◆ **Instructions to follow**:
Transcribe all of the data verbatim, please, and leave out its pictures.

◆ **Stored data**:
::::::::

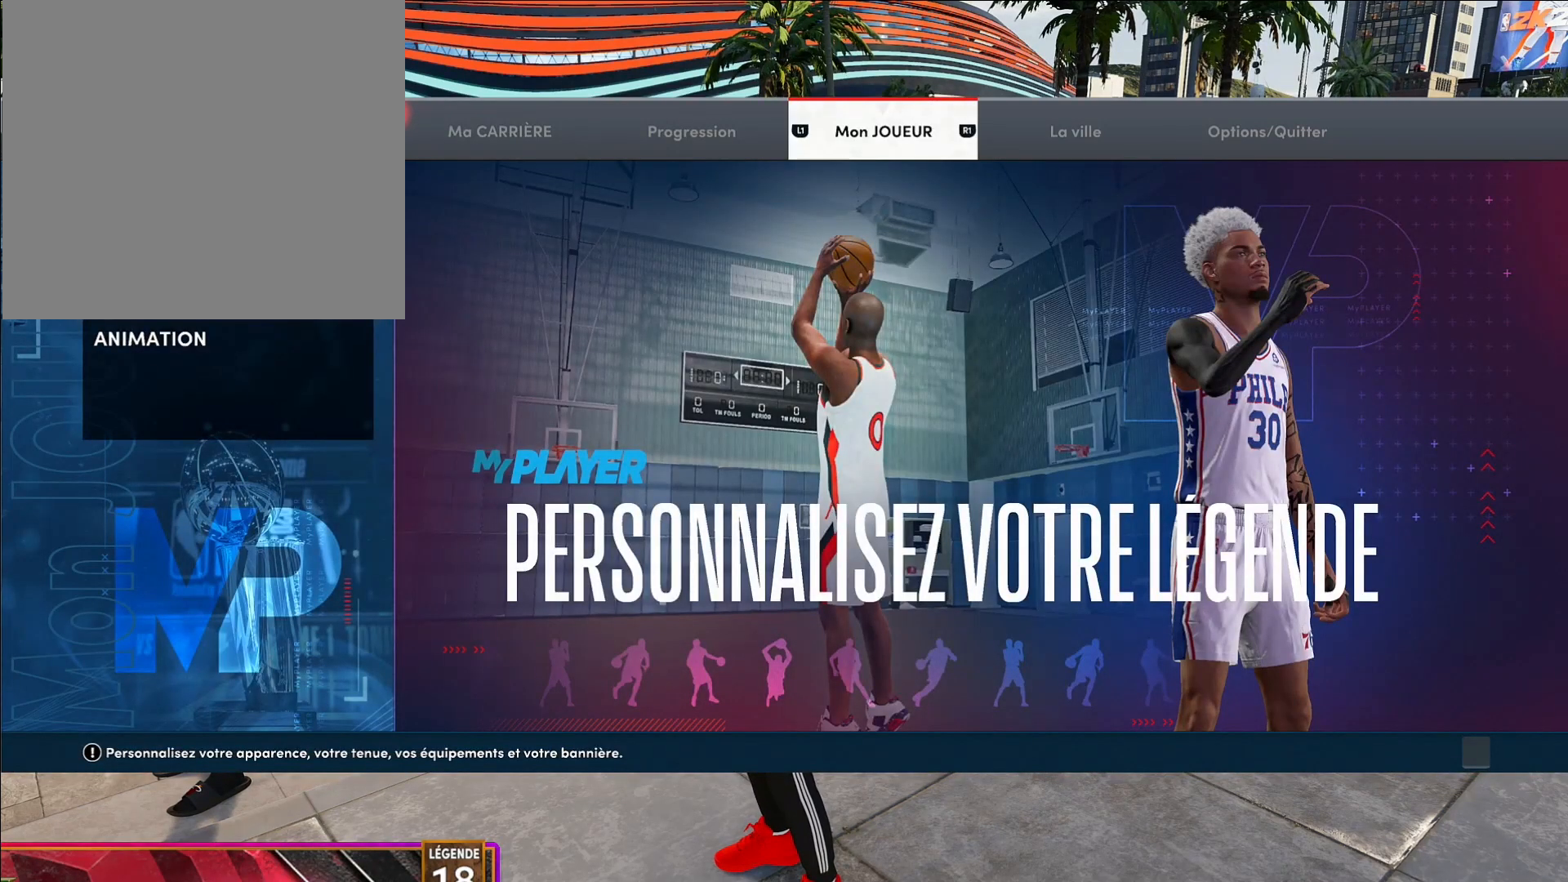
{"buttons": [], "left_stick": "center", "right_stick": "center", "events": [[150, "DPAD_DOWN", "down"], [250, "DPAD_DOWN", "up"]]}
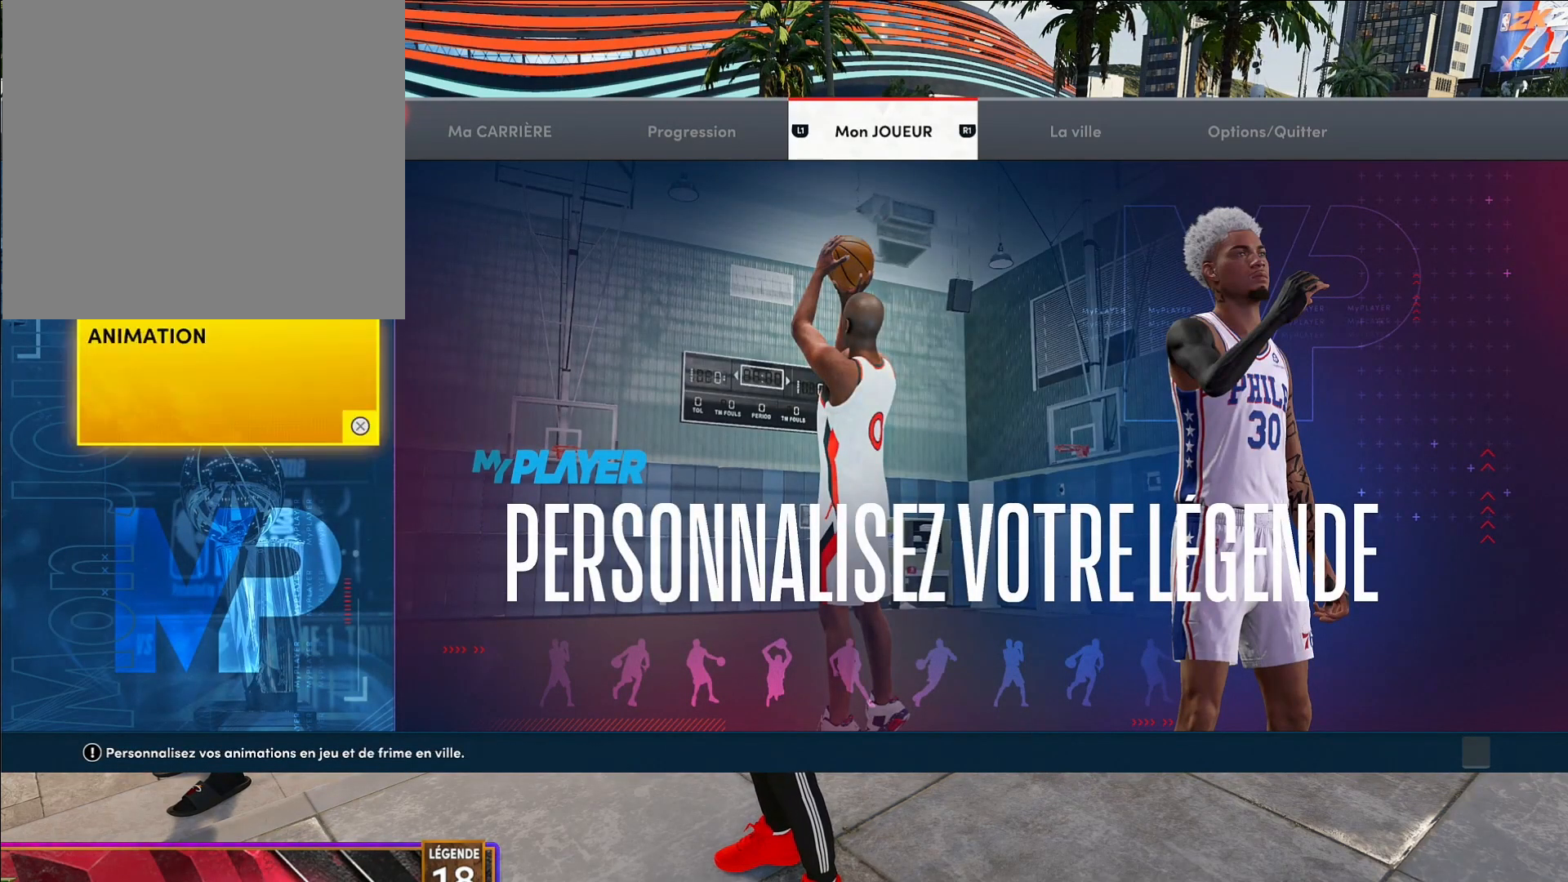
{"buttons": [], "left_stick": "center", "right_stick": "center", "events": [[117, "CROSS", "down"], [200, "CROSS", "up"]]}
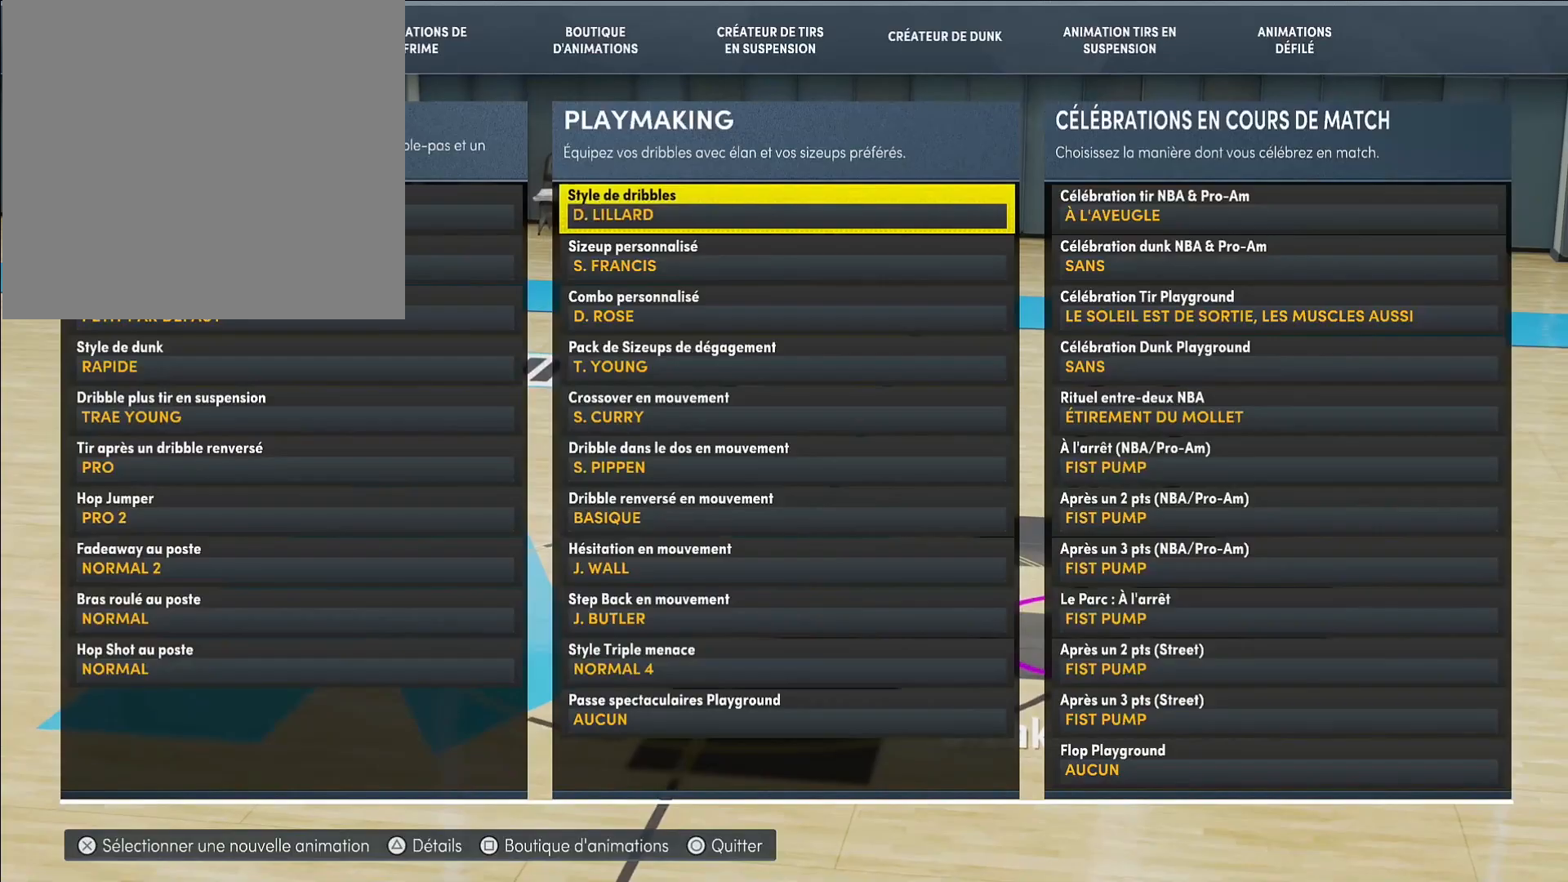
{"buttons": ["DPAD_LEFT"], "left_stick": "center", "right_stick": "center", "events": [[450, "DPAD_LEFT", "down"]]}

::::::::

◆ **Exercise answer**:
{"buttons": [], "left_stick": "center", "right_stick": "center", "events": [[150, "DPAD_DOWN", "down"], [250, "DPAD_DOWN", "up"]]}
{"buttons": [], "left_stick": "center", "right_stick": "center", "events": [[117, "CROSS", "down"], [200, "CROSS", "up"]]}
{"buttons": ["DPAD_LEFT"], "left_stick": "center", "right_stick": "center", "events": [[450, "DPAD_LEFT", "down"]]}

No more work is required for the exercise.